THE TASK. Of the lines below, copy those that hold the word "events".

RECORD EXCERPTS.
◇ ◇ ◇

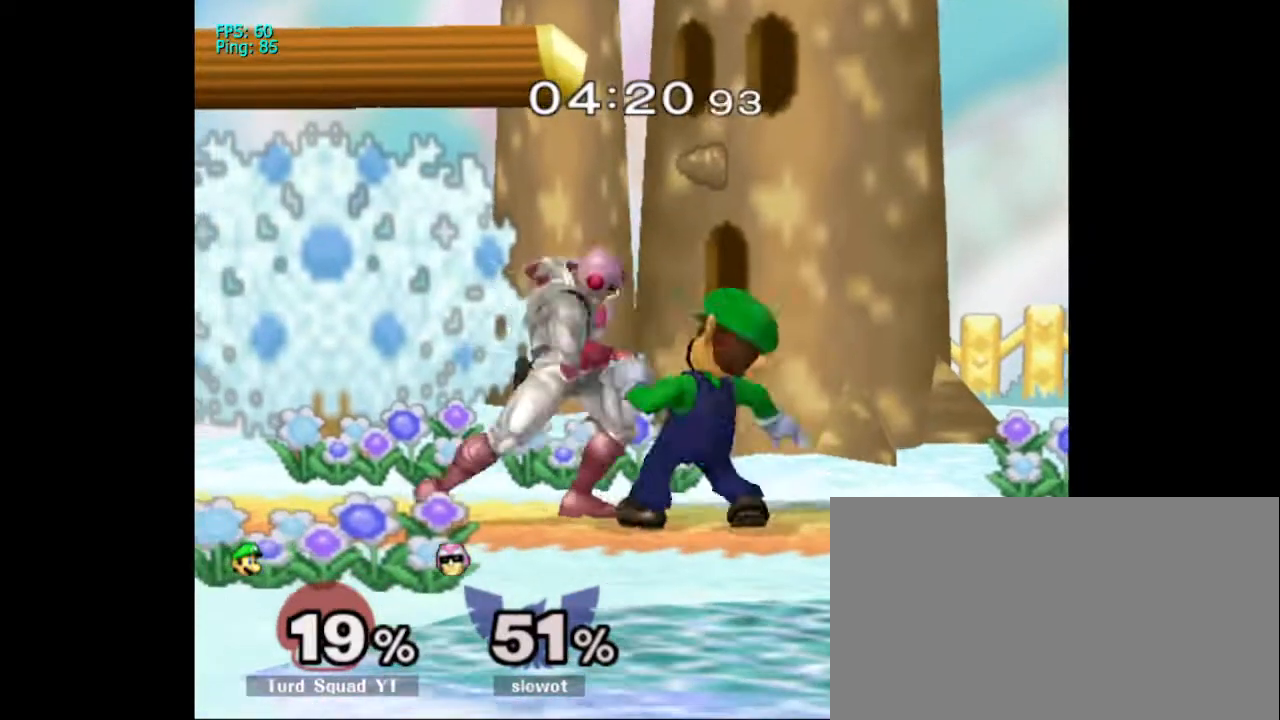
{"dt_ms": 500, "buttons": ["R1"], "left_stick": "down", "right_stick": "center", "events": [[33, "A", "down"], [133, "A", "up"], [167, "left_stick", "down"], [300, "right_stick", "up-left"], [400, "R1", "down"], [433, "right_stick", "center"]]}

◇ ◇ ◇

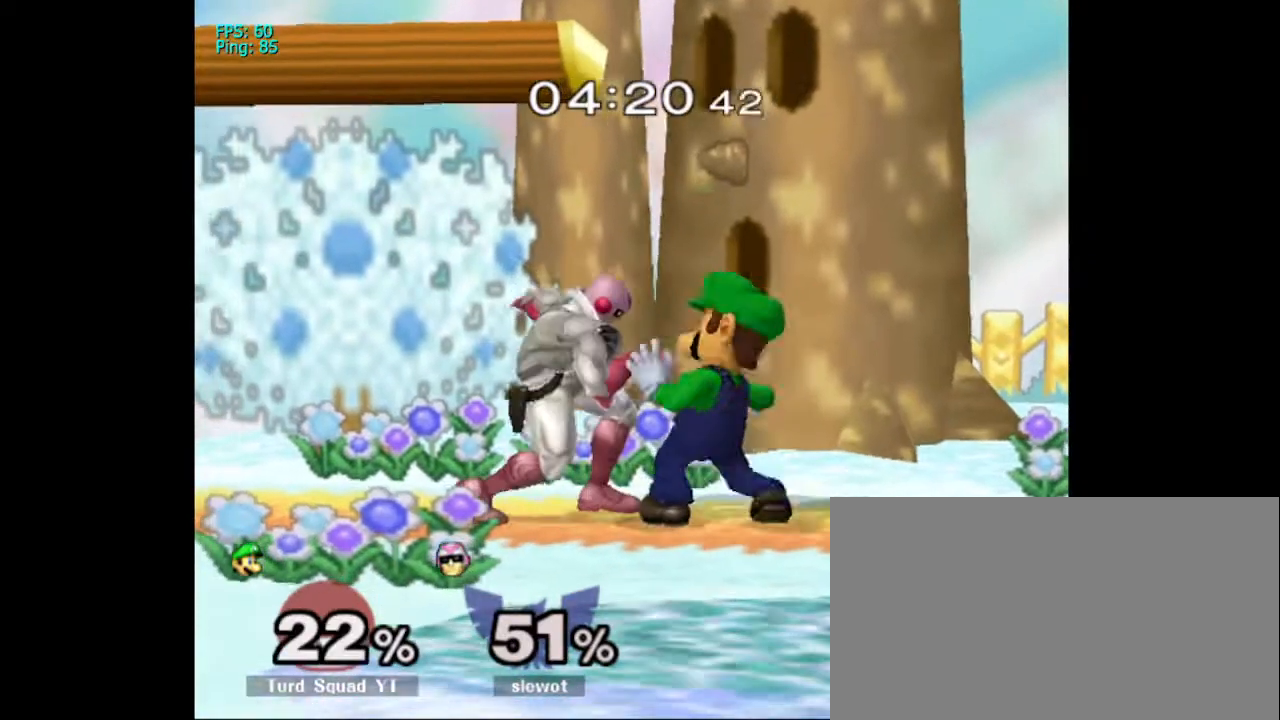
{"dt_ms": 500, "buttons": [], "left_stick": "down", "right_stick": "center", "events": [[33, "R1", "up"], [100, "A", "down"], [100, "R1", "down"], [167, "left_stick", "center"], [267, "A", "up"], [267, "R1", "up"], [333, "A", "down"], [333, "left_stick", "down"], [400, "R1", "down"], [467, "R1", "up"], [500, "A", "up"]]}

◇ ◇ ◇

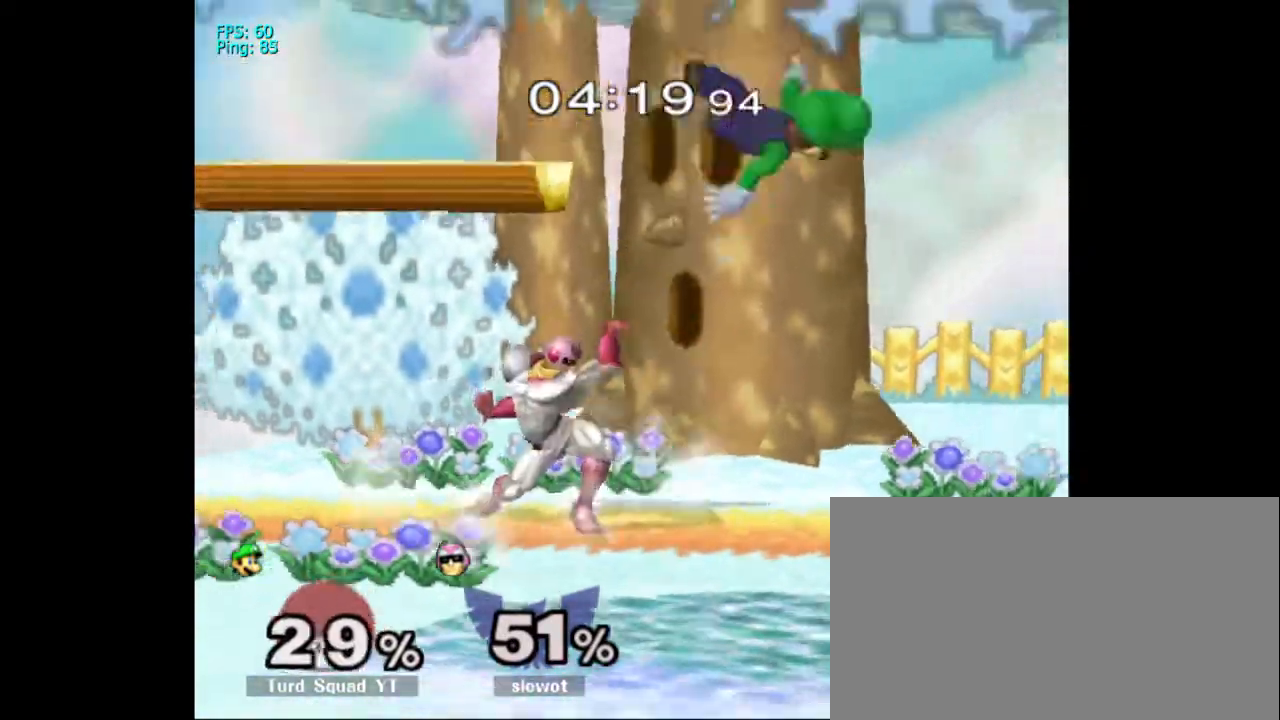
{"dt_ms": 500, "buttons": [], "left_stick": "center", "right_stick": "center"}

◇ ◇ ◇

EXERCISE RESPONSE.
{"dt_ms": 500, "buttons": ["R1"], "left_stick": "down", "right_stick": "center", "events": [[33, "A", "down"], [133, "A", "up"], [167, "left_stick", "down"], [300, "right_stick", "up-left"], [400, "R1", "down"], [433, "right_stick", "center"]]}
{"dt_ms": 500, "buttons": [], "left_stick": "down", "right_stick": "center", "events": [[33, "R1", "up"], [100, "A", "down"], [100, "R1", "down"], [167, "left_stick", "center"], [267, "A", "up"], [267, "R1", "up"], [333, "A", "down"], [333, "left_stick", "down"], [400, "R1", "down"], [467, "R1", "up"], [500, "A", "up"]]}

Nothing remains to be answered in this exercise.